CONCLUSIONS: Existing evidence does not support the use of any specific vasopressor to treat hypotension following cardiac arrest and return of spontaneous circulation. There is a need for randomised controlled trials to identify the optimum strategy for blood pressure management following cardiac arrest and return of spontaneous circulation.

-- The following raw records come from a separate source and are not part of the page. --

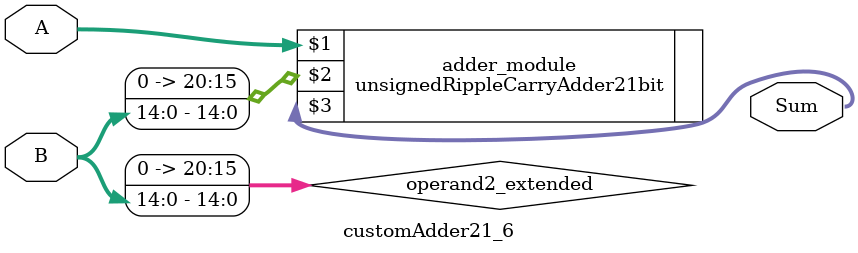
<source format=v>

module customAdder21_6(
                    input [20 : 0] A,
                    input [14 : 0] B,
                    
                    output [21 : 0] Sum
            );

    wire [20 : 0] operand2_extended;
    
    assign operand2_extended =  {6'b0, B};
    
    unsignedRippleCarryAdder21bit adder_module(
        A,
        operand2_extended,
        Sum
    );
    
endmodule
        
</source>
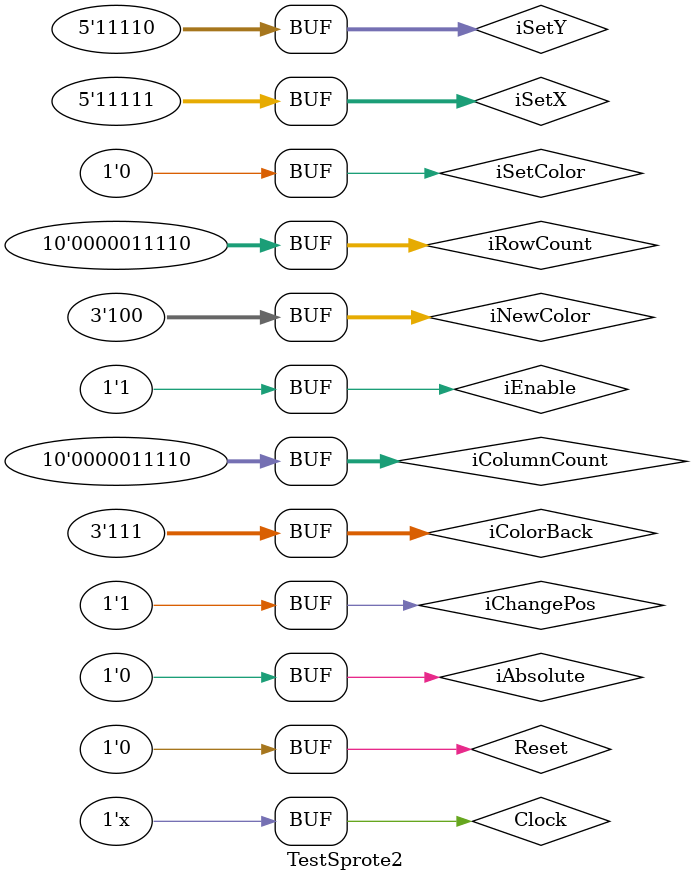
<source format=v>
`timescale 1ns / 1ps


module TestSprote2;

	// Inputs
	reg Clock;
	reg Reset;
	reg [9:0] iColumnCount;
	reg [9:0] iRowCount;
	reg iEnable;
	reg [2:0] iColorBack;
	reg iChangePos;
	reg iAbsolute;
	reg [4:0] iSetX;
	reg [4:0] iSetY;
	reg [2:0] iNewColor;
	reg iSetColor;

	// Outputs
	wire [2:0] oRGB;

	// Instantiate the Unit Under Test (UUT)
	Sprite16x16 uut (
		.Clock(Clock), 
		.Reset(Reset), 
		.iColumnCount(iColumnCount), 
		.iRowCount(iRowCount), 
		.iEnable(iEnable), 
		.iColorBack(iColorBack), 
		.iChangePos(iChangePos), 
		.iAbsolute(iAbsolute), 
		.iSetX(iSetX), 
		.iSetY(iSetY), 
		.iNewColor(iNewColor), 
		.iSetColor(iSetColor), 
		.oRGB(oRGB)
	);

	initial begin
		// Initialize Inputs
		Clock = 0;
		Reset = 1;
		iColumnCount = 0;
		iRowCount = 0;
		iEnable = 1;
		iColorBack = 3'b111;
		iChangePos = 0;
		iAbsolute = 0;
		iSetX = 0;
		iSetY = 0;
		iNewColor = 0;
		iSetColor = 0;

		// Wait 100 ns for global reset to finish
		#100;
        
		// Add stimulus here
		Reset = 0;
		iColumnCount = 30;
		iRowCount = 30;
		#100;
		
		iSetColor = 1;
		iNewColor = 3'b001;
		#20;
		
		iSetColor = 0;
		iNewColor = 3'b100;
		#20;
		
		iSetX = 5'h2;
		iSetY = 5'h3;
		#20;
		
		iChangePos = 1;
		#80;
		
		iAbsolute = 1;
		#40;
		
		iChangePos = 0;
		iAbsolute = 0;
		iSetX = 5'h0;
		iSetY = 5'h0;
		#40;

		iChangePos = 1;
		iSetX = 5'b11111;
		iSetY = 5'b11110;
		#100;
		
		#40;
		
		#20;
		

	end 
	
	always
	begin
		Clock = ~Clock;
		#10;
	end
      
endmodule



</source>
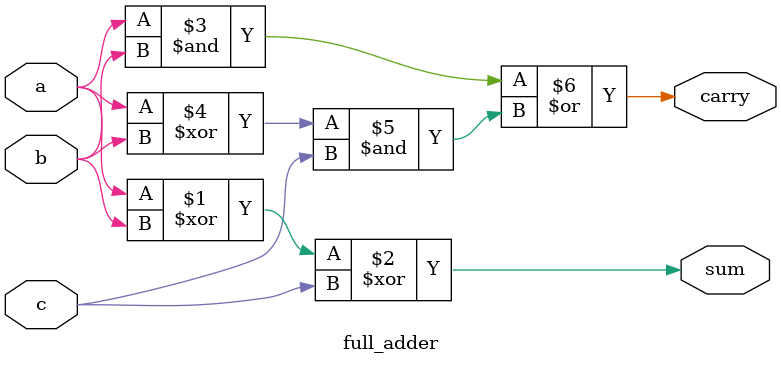
<source format=sv>

module full_adder
(
  input wire a,
  input wire b,
  input wire c,
  output wire sum,
  output wire carry
);
  
  assign sum = a ^ b ^ c;
  assign carry = (a & b) | ((a ^ b) & c);
  
  
endmodule


</source>
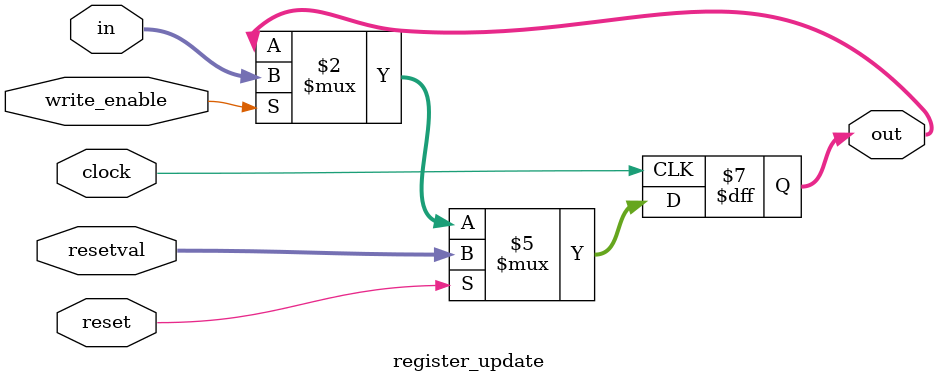
<source format=v>
module register_update(out, in, write_enable, reset, resetval, clock);
    parameter size = 64;
    output [size-1:0] out;
    reg [size-1:0] out;
    input [size-1:0] in;
    input write_enable;
    input reset;
    input [size-1:0] resetval;
    input clock;

    //positive egde of a clock.
    //The output may be updated to the either reset value or input if the clock is transitioned from 0 to 1 depending on the reset and enable.
    always @(posedge clock)
        begin
            if (reset)
                out <= resetval;  // Here Non-blocking assignment is used to avoid the blocking in the procedural flow.
            else if (write_enable)
                out <= in;
        end
endmodule
</source>
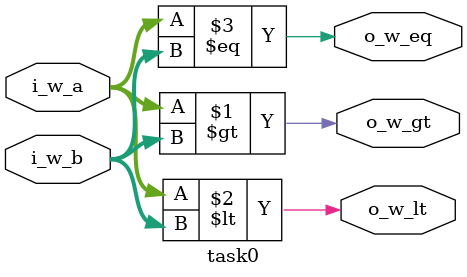
<source format=v>
module task0 #(
    parameter p_width = 1
) (
    output wire o_w_gt,
    output wire o_w_lt,
    output wire o_w_eq,
    input wire [p_width:0] i_w_a,
    input wire [p_width:0] i_w_b
);

    //TODO 1: Implement adder
    assign o_w_gt = i_w_a > i_w_b;
    assign o_w_lt = i_w_a < i_w_b;
    assign o_w_eq = i_w_a == i_w_b;
endmodule
</source>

REVIEW REGISTRATION: PROSPERO CRD42024549394, https://www.crd.york.ac.uk/PROSPERO/view/CRD42024549394.
Citation
Niemelä VH, Jousi M, Petersen JJ, Sillassen C, Faltermeier P, Juul S, Kamp CB, Siddiqui F, Bjerg JL, Couper K, Chia YW, O'Neil BJ, Drennan IR, Berg K, Jakobsen JC, Skrifvars MB; ALS Task Force of ILCOR. The impact of vasopressor choice in patients with hypotension after cardiac arrest: a systematic review. Resuscitation. 2025 Nov 17;217:110892. doi: 10.1016/j.resuscitation.2025.110892. Epub ahead of print.